→ TASK: Please set down the entries below once more, exactly.

Extracted page text data
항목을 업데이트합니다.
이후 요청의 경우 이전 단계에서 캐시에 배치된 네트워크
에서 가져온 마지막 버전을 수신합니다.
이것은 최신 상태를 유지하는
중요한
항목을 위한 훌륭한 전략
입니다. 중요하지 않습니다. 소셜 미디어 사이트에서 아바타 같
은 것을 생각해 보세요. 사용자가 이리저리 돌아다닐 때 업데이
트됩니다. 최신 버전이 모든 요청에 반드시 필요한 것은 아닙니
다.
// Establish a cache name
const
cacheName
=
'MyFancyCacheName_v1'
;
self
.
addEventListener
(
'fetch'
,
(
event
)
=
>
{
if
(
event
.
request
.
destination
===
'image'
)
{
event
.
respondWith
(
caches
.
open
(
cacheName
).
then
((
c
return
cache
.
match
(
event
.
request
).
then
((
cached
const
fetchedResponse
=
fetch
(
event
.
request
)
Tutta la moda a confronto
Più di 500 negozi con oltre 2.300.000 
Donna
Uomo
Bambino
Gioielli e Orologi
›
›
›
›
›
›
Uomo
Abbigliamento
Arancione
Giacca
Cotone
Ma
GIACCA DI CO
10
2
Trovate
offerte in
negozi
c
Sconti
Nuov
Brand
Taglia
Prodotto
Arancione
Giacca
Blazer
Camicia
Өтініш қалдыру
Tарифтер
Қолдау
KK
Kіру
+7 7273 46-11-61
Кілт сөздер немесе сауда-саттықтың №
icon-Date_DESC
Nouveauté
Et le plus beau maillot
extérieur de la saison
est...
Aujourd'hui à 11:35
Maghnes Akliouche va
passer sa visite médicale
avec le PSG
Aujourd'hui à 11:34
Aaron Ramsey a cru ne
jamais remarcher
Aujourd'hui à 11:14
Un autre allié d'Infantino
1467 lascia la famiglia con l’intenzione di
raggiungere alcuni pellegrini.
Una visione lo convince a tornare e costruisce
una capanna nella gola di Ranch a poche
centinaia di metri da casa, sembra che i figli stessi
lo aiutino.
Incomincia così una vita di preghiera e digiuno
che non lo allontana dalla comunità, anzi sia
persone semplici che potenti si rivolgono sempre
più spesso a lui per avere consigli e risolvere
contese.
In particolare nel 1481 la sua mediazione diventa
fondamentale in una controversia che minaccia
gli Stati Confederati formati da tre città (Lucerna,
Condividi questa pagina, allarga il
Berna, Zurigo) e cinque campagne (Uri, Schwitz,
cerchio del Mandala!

→ ANSWER TO THE EXERCISE:
항목을 업데이트합니다.
이후 요청의 경우 이전 단계에서 캐시에 배치된 네트워크
에서 가져온 마지막 버전을 수신합니다.
이것은 최신 상태를 유지하는
중요한
항목을 위한 훌륭한 전략
입니다. 중요하지 않습니다. 소셜 미디어 사이트에서 아바타 같
은 것을 생각해 보세요. 사용자가 이리저리 돌아다닐 때 업데이
트됩니다. 최신 버전이 모든 요청에 반드시 필요한 것은 아닙니
다.
// Establish a cache name
const
cacheName
=
'MyFancyCacheName_v1'
;
self
.
addEventListener
(
'fetch'
,
(
event
)
=
>
{
if
(
event
.
request
.
destination
===
'image'
)
{
event
.
respondWith
(
caches
.
open
(
cacheName
).
then
((
c
return
cache
.
match
(
event
.
request
).
then
((
cached
const
fetchedResponse
=
fetch
(
event
.
request
)
Tutta la moda a confronto
Più di 500 negozi con oltre 2.300.000 
Donna
Uomo
Bambino
Gioielli e Orologi
›
›
›
›
›
›
Uomo
Abbigliamento
Arancione
Giacca
Cotone
Ma
GIACCA DI CO
10
2
Trovate
offerte in
negozi
c
Sconti
Nuov
Brand
Taglia
Prodotto
Arancione
Giacca
Blazer
Camicia
Өтініш қалдыру
Tарифтер
Қолдау
KK
Kіру
+7 7273 46-11-61
Кілт сөздер немесе сауда-саттықтың №
icon-Date_DESC
Nouveauté
Et le plus beau maillot
extérieur de la saison
est...
Aujourd'hui à 11:35
Maghnes Akliouche va
passer sa visite médicale
avec le PSG
Aujourd'hui à 11:34
Aaron Ramsey a cru ne
jamais remarcher
Aujourd'hui à 11:14
Un autre allié d'Infantino
1467 lascia la famiglia con l’intenzione di
raggiungere alcuni pellegrini.
Una visione lo convince a tornare e costruisce
una capanna nella gola di Ranch a poche
centinaia di metri da casa, sembra che i figli stessi
lo aiutino.
Incomincia così una vita di preghiera e digiuno
che non lo allontana dalla comunità, anzi sia
persone semplici che potenti si rivolgono sempre
più spesso a lui per avere consigli e risolvere
contese.
In particolare nel 1481 la sua mediazione diventa
fondamentale in una controversia che minaccia
gli Stati Confederati formati da tre città (Lucerna,
Condividi questa pagina, allarga il
Berna, Zurigo) e cinque campagne (Uri, Schwitz,
cerchio del Mandala!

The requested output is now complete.